Angie Frey has a message for parents of children within the juvenile justice system: you are not alone.
It’s a message she delivers twice a week as a parent advocate at juvenile court hearings, at group meetings and through her new website Pathways to Hope Network, which provides resources and support for parents. “I’m there to advocate for them and honor the struggle that their family is facing in this moment, however they choose to deal with that,” says Frey. “I don’t want people to feel alone and isolated in this. It’s happening all the time, everywhere.”
Society can be quick to judge parents whose children become entangled with the law, as Frey knows from experience. “My first encounter with the juvenile courts was when someone I loved ended up sitting in that courtroom,” she says. “It really wasn’t until that moment that I realized what a lonely place that is.”
Many parents feel ashamed while also wanting to protect their child from being labeled or judged, and the end result is that they often don’t seek support from friends or family. “It’s a tough thing to talk about,” says Frey. “I’ve had so many people come up to me and say, ‘My child went through this and I never told anybody.’ That child is now a grown and successful adult, but the parent has held on to the shame and fear of people judging them.”
Frey had been visiting the Thurston County Courthouse on her own since 2016, but in 2017 the county agreed to make her an official volunteer and parent advocate. On juvenile hearing days, she arrives early and introduces herself to parents. Probation counselors will let her know when a family that is particularly struggling is scheduled to come in so that she can speak with them. “People who have kids who are in and out a lot often have an especially hard time,” says Frey.
For some parents, she answers basic questions, defining terms like ‘arraignment’ and ‘adjudication hearing’ and helping them find out who their attorney is. She also offers encouragement during and after difficult moments. “It’s different levels of support for different people,” says Frey. “It might be a hug and sitting next to a mom and holding her hand while her heart is breaking in court for one person, while for someone else, it might just be checking back in and answering a quick question about what a pretrial means.”
Her decision to work with other parents happened gradually, but it can be traced back to one moment at church during a sermon about purpose and pain. At the time, she rejected the idea that there could be any purpose within her current excruciating experience. But later, she reconsidered. “I started thinking about what it was like being in court,” she says. “I would always go alone, and it meant so much when another mom would smile at me when I went by or touch my shoulder when she could see I was upset. It was those little things that say, ‘I see you in this moment.’”
The first day she drove to the courthouse, she became so overwhelmed by emotions connected to her previous experiences of the building that she was afraid to go inside. Still, she continued to go, attending hearing after hearing. Initially she didn’t talk to anyone, but eventually she gathered her courage and began to approach other parents. “The great thing was that as I made the decision to return again and again, all the negative experiences I’d had driving to the courthouse were replaced with these great opportunities to connect with people,” she says.
In August 2019, she launched the Pathways to Hope Network website to fill a vacuum in online resources. “I was searching for something out there to support parents and when I looked online, I couldn’t find it,” Frey says. “The website is such an important tool. It includes an FAQ page and some local and national resources. Right now, I’m working on building social media tools like a closed Facebook group so parents have another way of connecting.”

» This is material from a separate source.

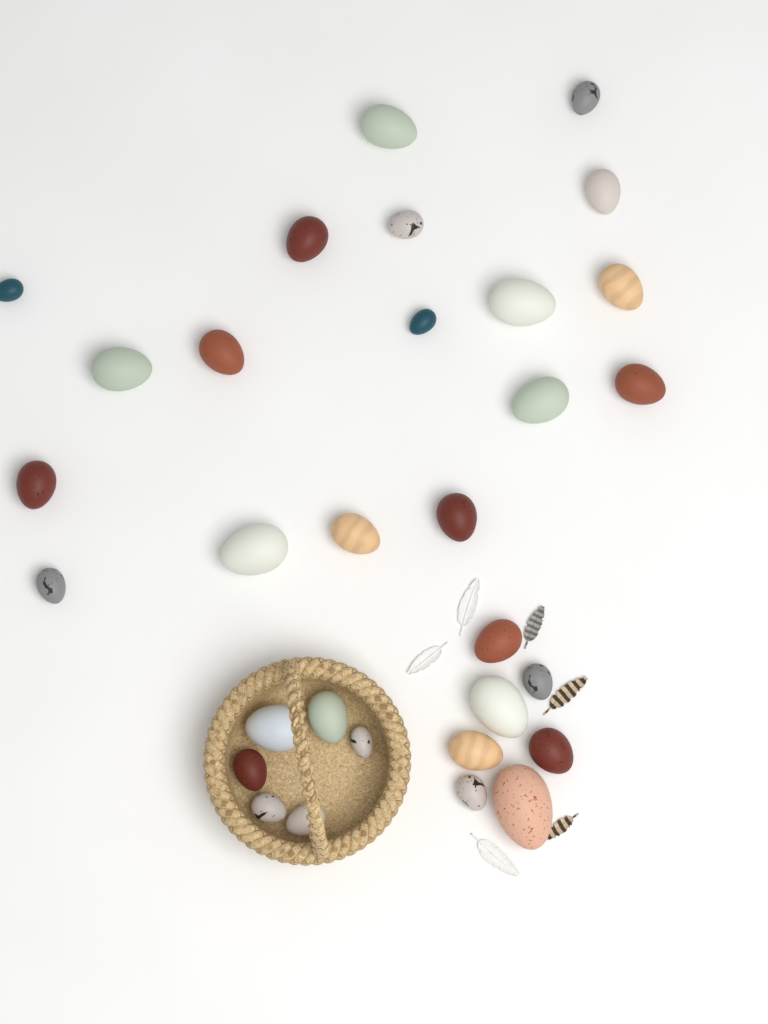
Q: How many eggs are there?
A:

Over time, she’s developed an effective working relationship with court officers and probation counselors. Families can enter the system with an “us vs. them” mentality which doesn’t serve anyone, she notes, so breaking down those barriers improves the overall situation. “You can’t even begin to heal when you’re on the defensive,” says Frey. “It helps once they get into probation when there isn’t that initial hostility.”
Ultimately, she hopes that her efforts help families to heal. “My intent is for people to learn that they can walk through hard things together and come out the other side,” she says. “Even if life might be different, it can still be good. There’s no reason for anyone to go through this alone.”